Naquela ocasião, a mortalidade do rebanho foi menor: cerca de 8%. Os preços de todas as proteínas dispararam – o frango chegou a subir quase 50% – e voltaram ao normal dois anos depois.
Já os comprados apostam que a coisa agora é mais séria e pode levar a mudanças estruturais no mercado, notadamente um acesso mais perene dos grandes frigoríficos à China.
O Morgan Stanley, por exemplo, estima um aumento de 10% a 20% no EBITDA da JBS em 2019 e 2020 por conta do aumento de preços e outros 3% a 4% no longo prazo por conta de aumento de volumes.
Com as novas premissas, o preço-alvo saltou 46%, para R$ 20,50; hoje, a ação negocia a R$ 19. No cenário mais otimista, com o macro ajudando no Brasil e nos Estados Unidos, o banco estima que o papel vale R$ 25.
É consenso que a JBS é uma das empresas mais bem posicionadas do mundo para se aproveitar da fraqueza da oferta chinesa.
A companhia produz todos os tipos de proteína, em quatro continentes, e está com a operação redonda, apesar da crise de governança nos últimos anos. Além disso, tem capacidade ociosa em frangos e suínos e poderia atender um aumento razoável da demanda sem investimentos adicionais.
Donald Trump também pode dar uma forcinha. Boa parte da produção de porcos da JBS vem dos Estados Unidos – e a carne de porco americana tem uma sobretaxa de 60% para entrar na China.

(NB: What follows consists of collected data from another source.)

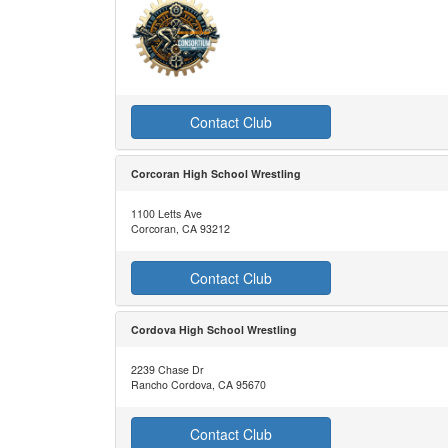
Contact Club
Corcoran High School Wrestling
1100 Letts Ave
Corcoran, CA 93212
Contact Club
Cordova High School Wrestling
2239 Chase Dr
Rancho Cordova, CA 95670
Contact Club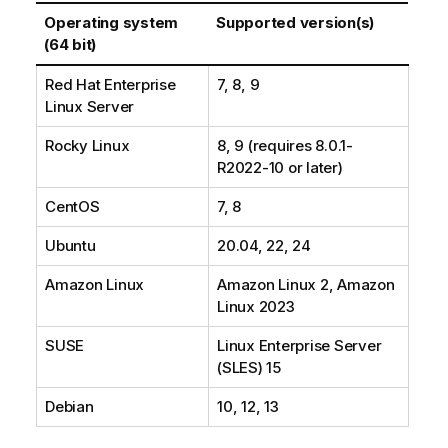
Operating system
Supported version(s)
(64 bit)
Red Hat Enterprise
7, 8, 9
Linux Server
Rocky Linux
8, 9 (requires 8.0.1-
R2022-10 or later)
CentOS
7, 8
Ubuntu
20.04, 22, 24
Amazon Linux
Amazon Linux 2, Amazon
Linux 2023
SUSE
Linux Enterprise Server
(SLES) 15
Debian
10, 12, 13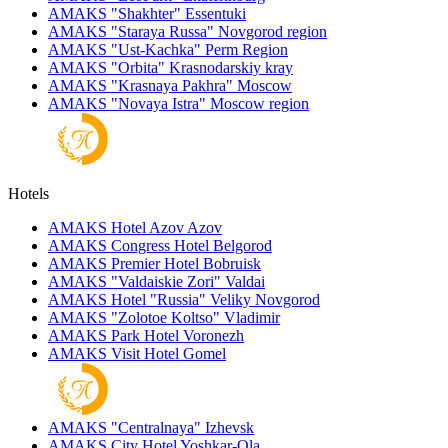
AMAKS "Shakhter"
Essentuki
AMAKS "Staraya Russa"
Novgorod region
AMAKS "Ust-Kachka"
Perm Region
AMAKS "Orbita"
Krasnodarskiy kray
AMAKS "Krasnaya Pakhra"
Moscow
AMAKS "Novaya Istra"
Moscow region
Hotels
AMAKS Hotel Azov
Azov
AMAKS Congress Hotel
Belgorod
AMAKS Premier Hotel
Bobruisk
AMAKS "Valdaiskie Zori"
Valdai
AMAKS Hotel "Russia"
Veliky Novgorod
AMAKS "Zolotoe Koltso"
Vladimir
AMAKS Park Hotel
Voronezh
AMAKS Visit Hotel
Gomel
AMAKS "Centralnaya"
Izhevsk
AMAKS City Hotel
Yoshkar-Ola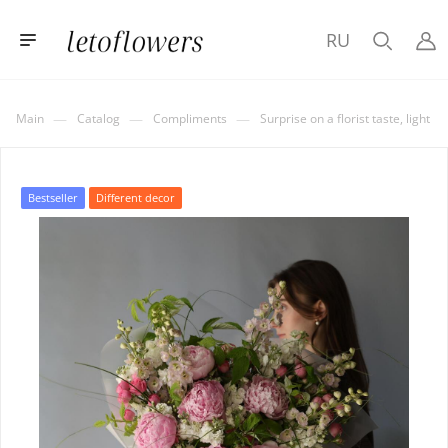
RU
—
—
—
Main
Catalog
Compliments
Surprise on a florist taste, light
Bestseller
Different decor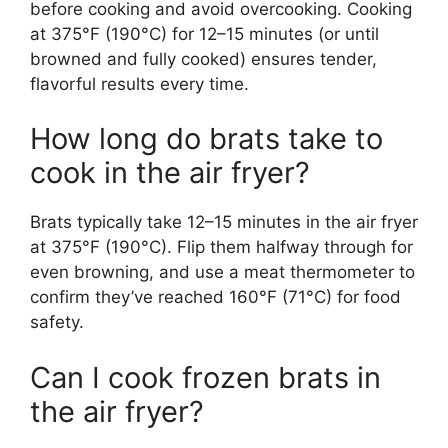
before cooking and avoid overcooking. Cooking
at 375°F (190°C) for 12–15 minutes (or until
browned and fully cooked) ensures tender,
flavorful results every time.
How long do brats take to
cook in the air fryer?
Brats typically take 12–15 minutes in the air fryer
at 375°F (190°C). Flip them halfway through for
even browning, and use a meat thermometer to
confirm they’ve reached 160°F (71°C) for food
safety.
Can I cook frozen brats in
the air fryer?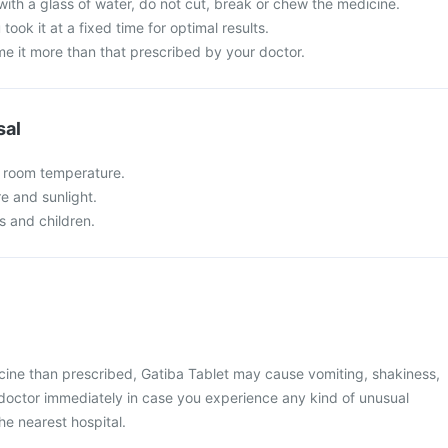
with a glass of water, do not cut, break or chew the medicine.
 took it at a fixed time for optimal results.
e it more than that prescribed by your doctor.
sal
t room temperature.
re and sunlight.
s and children.
cine than prescribed, Gatiba Tablet may cause vomiting, shakiness,
r doctor immediately in case you experience any kind of unusual
he nearest hospital.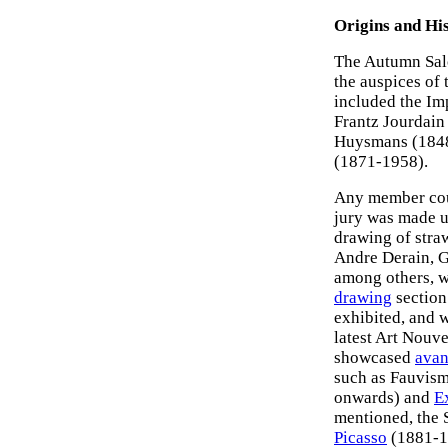
Origins and Hi
The Autumn Salo
the auspices of
included the Im
Frantz Jourdain 
Huysmans (1848-
(1871-1958).
Any member coul
jury was made u
drawing of straw
Andre Derain, G
among others, w
drawing
section.
exhibited, and 
latest Art Nouv
showcased
avan
such as Fauvis
onwards) and
E
mentioned, the 
Picasso
(1881-1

A expectativa é que, com a inflação da carne pesando sobre o país, Beijing decida incluir o setor nos acordos comerciais que vêm sendo negociados com os Estados Unidos. Fontes do governo americano já adiantaram à Reuters que há expectativa de avanços nesse sentido.

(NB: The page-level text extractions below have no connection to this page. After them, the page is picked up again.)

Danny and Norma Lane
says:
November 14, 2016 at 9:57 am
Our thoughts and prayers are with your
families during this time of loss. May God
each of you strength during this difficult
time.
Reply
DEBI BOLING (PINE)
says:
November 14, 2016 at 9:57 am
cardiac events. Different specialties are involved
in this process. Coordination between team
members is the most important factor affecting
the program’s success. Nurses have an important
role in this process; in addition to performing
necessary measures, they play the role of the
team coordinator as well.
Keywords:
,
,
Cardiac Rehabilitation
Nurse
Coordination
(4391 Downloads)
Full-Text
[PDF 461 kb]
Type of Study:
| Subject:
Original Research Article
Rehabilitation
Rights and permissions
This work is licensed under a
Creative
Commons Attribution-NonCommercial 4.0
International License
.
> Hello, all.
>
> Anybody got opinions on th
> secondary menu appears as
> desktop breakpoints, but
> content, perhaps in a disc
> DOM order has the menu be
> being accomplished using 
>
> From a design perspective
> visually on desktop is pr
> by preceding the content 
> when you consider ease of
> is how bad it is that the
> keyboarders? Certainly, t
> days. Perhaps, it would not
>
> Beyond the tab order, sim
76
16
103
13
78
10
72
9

Há um fator mais cíclico que ainda não está no consenso, mas voa abaixo do radar: a possibilidade de uma queda no preço do milho e da soja – ocasionado justamente por conta da redução expressiva no plantel chinês. (A maior parte das importações de grãos do país ocorre para atender a demanda por ração animal.)
A Merrill Lynch estima que a febre africana pode reduzir a demanda por grãos no mercado global em até 33 milhões — o que equivale a 2% da demanda mundial e 10% das importações globais de grãos. Isso, associado a um clima favorável para a safrinha de milho no Brasil, pode puxar os preços para baixo, injetando rentabilidade nos frigoríficos.

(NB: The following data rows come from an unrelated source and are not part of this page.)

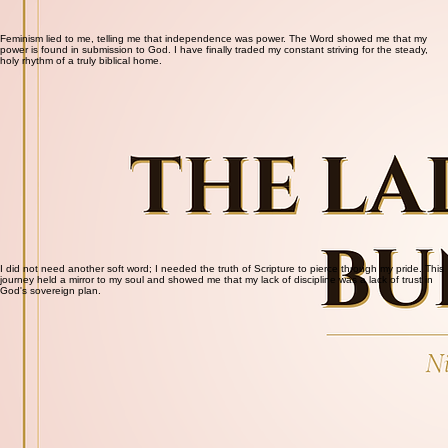
Feminism lied to me, telling me that independence was power. The Word showed me that my
power is found in submission to God. I have finally traded my constant striving for the steady,
holy rhythm of a truly biblical home.
I did not need another soft word; I needed the truth of Scripture to pierce through my pride. This
journey held a mirror to my soul and showed me that my lack of discipline was a lack of trust in
God's sovereign plan.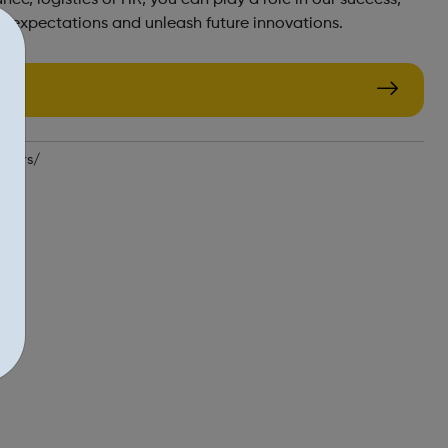
r expectations and unleash future innovations.
reers/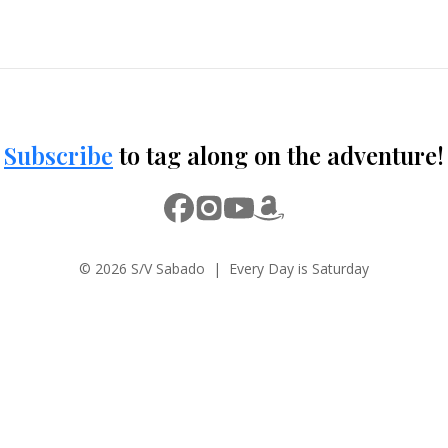
Subscribe
to tag along on the adventure!
© 2026 S/V Sabado | Every Day is Saturday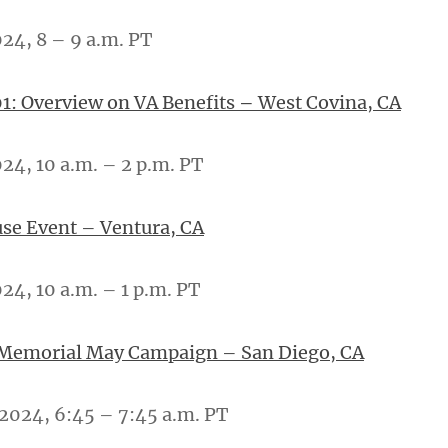
024, 8 – 9 a.m. PT
1: Overview on VA Benefits
–
West Covina, CA
024, 10 a.m. – 2 p.m. PT
se Event – Ventura, CA
24, 10 a.m. – 1 p.m. PT
 Memorial May Campaign – San Diego, CA
 2024, 6:45 – 7:45 a.m. PT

Um acordo entre Beijing e Washington também tem a contribuir nesse sentido: a soja americana está sendo sobretaxada em 25% e se a tarifa cair, há espaço para mais acomodações de preços no mercado mundial.
O ganho, nesse caso, seria mais pronunciado para a BRF, que tem uma cadeia totalmente integrada – ou seja, cuida das galinhas e dos porcos desde a granja – e um problema de alavancagem.
Ainda que as posições short (apostando na baixa da BRF) tenham diminuído, boa parte do mercado ainda atribui um desconto ao papel porque considera que a companhia precisará de uma capitalização para equacionar sua estrutura de capital.
Uma forte redução da alavancagem, portanto, faria a ação subir.
Resta saber se a companhia já conseguiu resolver suas questões internas para finalmente se beneficiar do ciclo favorável – uma expectativa que recentemente se frustrou entra ano e sai ano.